That Was Then: March 1993

Roommates, from left, Achilles Natsis ’94, Kevin Bowers ’94, and Nicholas Lee ’94 with their igloo outside Henry Hall
Princeton University Archives/Larry DuPraz Digital Archives: Edwin Park /The Daily Princetonian
March was more lion than lamb in 1993 when, on March 13, the eastern United States was battered by a blizzard that the head of the National Weather Service called “the storm of the century.” Frigid temperatures, violent winds, and heavy snowfalls claimed scores of lives and disrupted countless others from Florida to Maine.

University grounds-crew members head off to dig out the campus.
Princeton Weekly Bulletin
In New York, one newspaper reported, “drifts turned to icebergs that trapped parked cars and left Manhattan looking like a modern-day glacier.” In Philadelphia, another wrote, “The emerging buds of early crocus and tulips were buried under mounds of ice-laden snow,” thanks to a storm that “set a slew of local weather records: most snowfall ever for a 24-hour period in March — 12 inches; lowest temperature for March — 17 degrees; strongest wind recorded — 66 mile-an-hour gusts.”

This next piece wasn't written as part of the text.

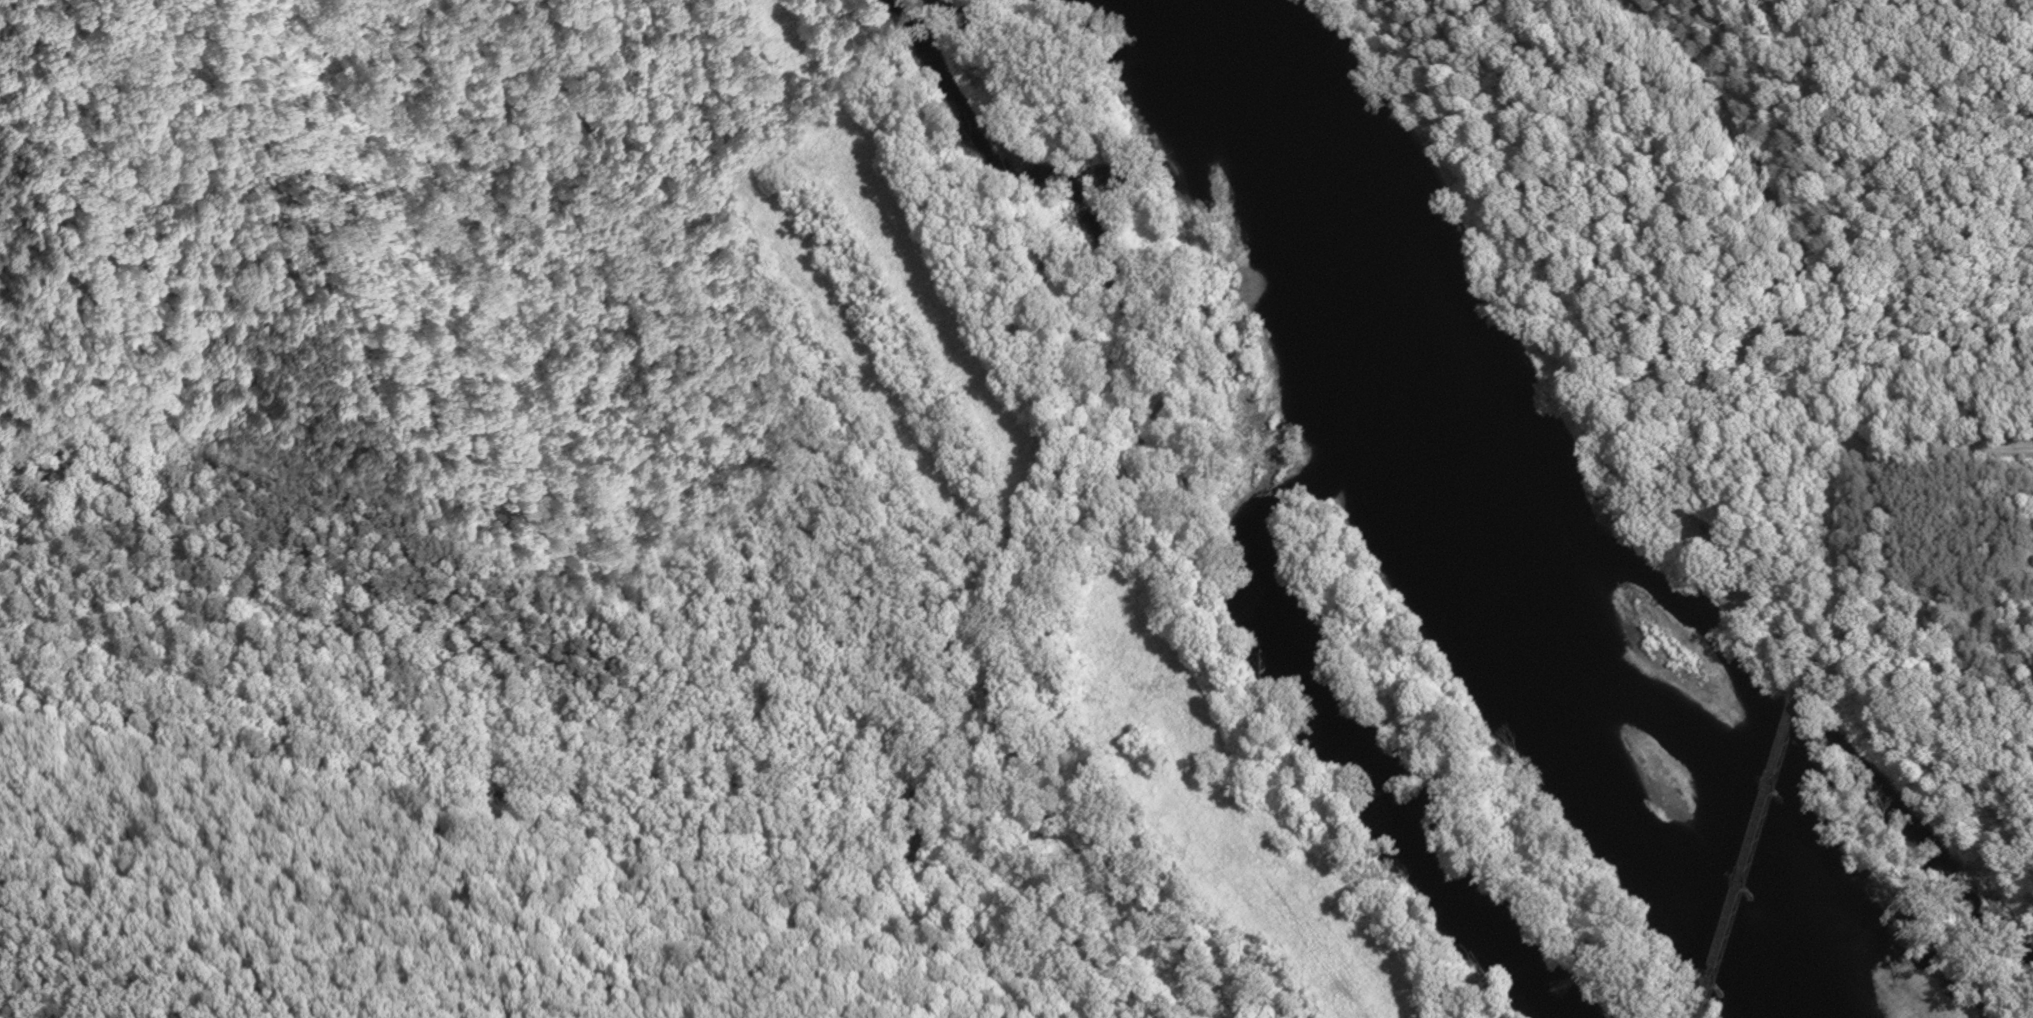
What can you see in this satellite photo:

In Princeton, there was a run on shovels. As one shopkeeper lamented, “I could have been basking in Puerto Rico in the sun if I could have sold all the shovels I had requests for.” Many students shared his frustration, but for a different reason.

Cars in various stages of shoveling.
Princeton Weekly Bulletin
The blizzard struck on Saturday, the outset of spring break, stranding some on campus and others en route to their destinations. One group of sophomores, attempting to fly to Acapulco, was trapped on Kennedy Airport’s tarmac for five hours before spending a restless night on the unforgiving furniture and floor of a terminal. Another group of undergraduates fared only slightly better when their flights from Newark International Airport were canceled. They attempted to return to Princeton, but in the face of snowdrifts, abandoned cars, and, ultimately, state-ordered road closures, their shuttle driver could make it no farther than Jamesburg, obliging them to hole up in a Holiday Inn.

On campus, workers, supported by 40 snowplows, toiled around the clock to clear walkways and parking lots; many slept in McCosh Health Center. A week later, winter officially ended, but the University remained blanketed in snow, prompting The Daily Princetonian to ask a one-word question: “Spring?”  

John S. Weeren is founding director of Princeton Writes and a former assistant University archivist.